> [Page text]:
↓↓↓
Skip to main content
Solved

How is it possible that 6 of 8 engines in FME server fail during the night running jobs? The error related to this faillure is attached in the text below. How can we prevent it to happen again?

  • August 18, 2022
  • 9 replies
  • 35 views

mkastelijns
Contributor
Forum|alt.badge.img+5

There is a FME server setup with 8 engines, each on their own server.

 

Error: Authentication failed: java.sql.SQLException: COM.safe.fmeserver.database.FMEServerDBException: org.postgresql.util.PSQLException: FATAL: remaining connection slots are reserved for non-replication superuser connections

 

Anonymized event before the engine faillure:

INFORM  xxxxxxx  418049 : Received HTTP Basic credentials for user: xxxxxxxxx

 

Temporary solution is restarting the FME-services on the servers.

 

Possible cause: recursive connection error during authentication check which eventually shuts down the engine?

Best answer by mkastelijns

Hey Richard,

 

We have increased the number of connections in the backend postgresql database from 300 to 500. Since then there are no more issues. The engines remain up and running. Thanks for your advise.

This post is closed to further activity.
It may be an old question, an answered question, an implemented idea, or a notification-only post.
Please check post dates before relying on any information in a question or answer.
For follow-up or related questions, please post a new question or idea.
If there is a genuine update to be made, please contact us and request that the post is reopened.

9 replies

richardatsafe
Safer
Forum|alt.badge.img+10
  • Safer
  • 217 replies
  • August 19, 2022

Hi @mkastelijns​ ,

 

Thanks for the question. It would be helpful to know the build of FME Server, and if you are using the default Postgres database or your own. FME Server usage may also be useful, for example are you running many short jobs or if you are extensively using automation? Lastly, it would be helpful to know if and if there are multiple cores / web applications. I encourage you to make a case and we can help refine the issue. That all being said, based on the error, it sounds like we might need to increase the max_connections on the Postgres database.
↑↑↑
Data collected:
↓↓↓
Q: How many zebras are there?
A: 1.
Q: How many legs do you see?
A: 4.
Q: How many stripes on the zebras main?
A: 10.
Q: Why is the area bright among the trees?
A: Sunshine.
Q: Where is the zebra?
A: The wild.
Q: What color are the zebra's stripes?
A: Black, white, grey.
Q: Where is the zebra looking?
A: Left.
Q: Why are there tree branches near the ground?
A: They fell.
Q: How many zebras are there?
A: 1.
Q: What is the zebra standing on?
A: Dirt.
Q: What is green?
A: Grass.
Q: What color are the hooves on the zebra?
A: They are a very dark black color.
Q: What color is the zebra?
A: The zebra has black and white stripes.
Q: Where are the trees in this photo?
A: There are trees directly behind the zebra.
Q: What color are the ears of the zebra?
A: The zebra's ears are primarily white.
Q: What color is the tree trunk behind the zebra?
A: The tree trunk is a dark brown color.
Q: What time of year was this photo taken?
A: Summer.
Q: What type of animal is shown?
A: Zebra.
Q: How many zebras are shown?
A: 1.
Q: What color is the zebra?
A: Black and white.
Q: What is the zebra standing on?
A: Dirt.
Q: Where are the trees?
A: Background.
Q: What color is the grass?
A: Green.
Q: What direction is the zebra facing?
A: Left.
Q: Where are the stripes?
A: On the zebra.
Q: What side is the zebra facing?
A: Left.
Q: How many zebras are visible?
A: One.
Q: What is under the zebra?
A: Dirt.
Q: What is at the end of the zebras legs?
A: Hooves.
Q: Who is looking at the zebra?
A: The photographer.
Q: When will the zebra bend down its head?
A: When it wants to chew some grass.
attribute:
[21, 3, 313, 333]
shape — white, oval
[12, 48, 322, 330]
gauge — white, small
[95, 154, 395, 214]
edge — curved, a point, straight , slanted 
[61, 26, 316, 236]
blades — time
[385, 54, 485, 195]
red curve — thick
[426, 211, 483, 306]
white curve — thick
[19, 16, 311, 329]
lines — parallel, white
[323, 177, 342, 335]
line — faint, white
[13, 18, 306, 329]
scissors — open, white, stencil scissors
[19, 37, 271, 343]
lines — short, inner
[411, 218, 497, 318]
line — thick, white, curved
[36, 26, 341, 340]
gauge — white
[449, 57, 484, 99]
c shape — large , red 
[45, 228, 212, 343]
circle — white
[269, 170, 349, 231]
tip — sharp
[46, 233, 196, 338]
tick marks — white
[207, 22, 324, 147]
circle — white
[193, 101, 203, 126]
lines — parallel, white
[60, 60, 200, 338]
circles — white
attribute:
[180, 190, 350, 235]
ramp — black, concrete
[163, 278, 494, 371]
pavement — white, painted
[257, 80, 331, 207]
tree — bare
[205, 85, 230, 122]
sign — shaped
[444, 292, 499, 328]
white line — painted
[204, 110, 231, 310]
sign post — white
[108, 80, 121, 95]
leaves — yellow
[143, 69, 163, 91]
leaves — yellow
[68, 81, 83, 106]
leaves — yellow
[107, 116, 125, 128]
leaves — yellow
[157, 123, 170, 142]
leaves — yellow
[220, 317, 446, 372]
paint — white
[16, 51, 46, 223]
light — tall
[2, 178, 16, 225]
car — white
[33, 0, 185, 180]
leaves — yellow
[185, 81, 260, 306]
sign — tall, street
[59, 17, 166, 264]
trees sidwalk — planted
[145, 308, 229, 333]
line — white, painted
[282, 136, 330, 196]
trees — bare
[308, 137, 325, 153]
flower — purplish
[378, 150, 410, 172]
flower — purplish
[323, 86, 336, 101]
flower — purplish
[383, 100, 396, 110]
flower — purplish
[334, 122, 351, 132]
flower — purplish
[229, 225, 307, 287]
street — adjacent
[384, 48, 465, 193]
↑↑↑
> [Problems to work on]:
a – How would you render this sentence from the FME Server forum thread in Spanish: "We have increased the number of connections in the backend postgresql database from 300 to 500."?
b – Can you resume the FME Server forum thread right after its last sentence?
The rows have no role here.

> [Answer section]:
a – Hemos aumentado el número de conexiones en la base de datos postgresql del backend de 300 a 500.

b –
mkastelijns
Contributor
Forum|alt.badge.img+5
  • Author
  • Contributor
  • 8 replies
  • August 19, 2022

Hi @mkastelijns​ ,

 

Thanks for the question. It would be helpful to know the build of FME Server, and if you are using the default Postgres database or your own. FME Server usage may also be useful, for example are you running many short jobs or if you are extensively using automation? Lastly, it would be helpful to know if and if there are multiple cores / web applications. I encourage you to make a case and we can help refine the issue. That all being said, based on the error, it sounds like we might need to increase the max_connections on the Postgres database.

 

Hello Richard,

 

Thanks for the quick response. Some more information about the FME server 2018 setup:

 

We have a build:

FME Server 2018.1 - Build 18520 - win64

We have our own postgresql database that we can configure ourselves including the number of connections.

There are multiple cores / web applications; every server has 1 engine 1 core and the web application.

 

If you need more information, please let me know.

 

Kind regards,

 

Matthijs Kastelijns


richardatsafe
Safer
Forum|alt.badge.img+10
  • Safer
  • 217 replies
  • August 22, 2022

Hello Richard,

 

Thanks for the quick response. Some more information about the FME server 2018 setup:

 

We have a build:

FME Server 2018.1 - Build 18520 - win64

We have our own postgresql database that we can configure ourselves including the number of connections.

There are multiple cores / web applications; every server has 1 engine 1 core and the web application.

 

If you need more information, please let me know.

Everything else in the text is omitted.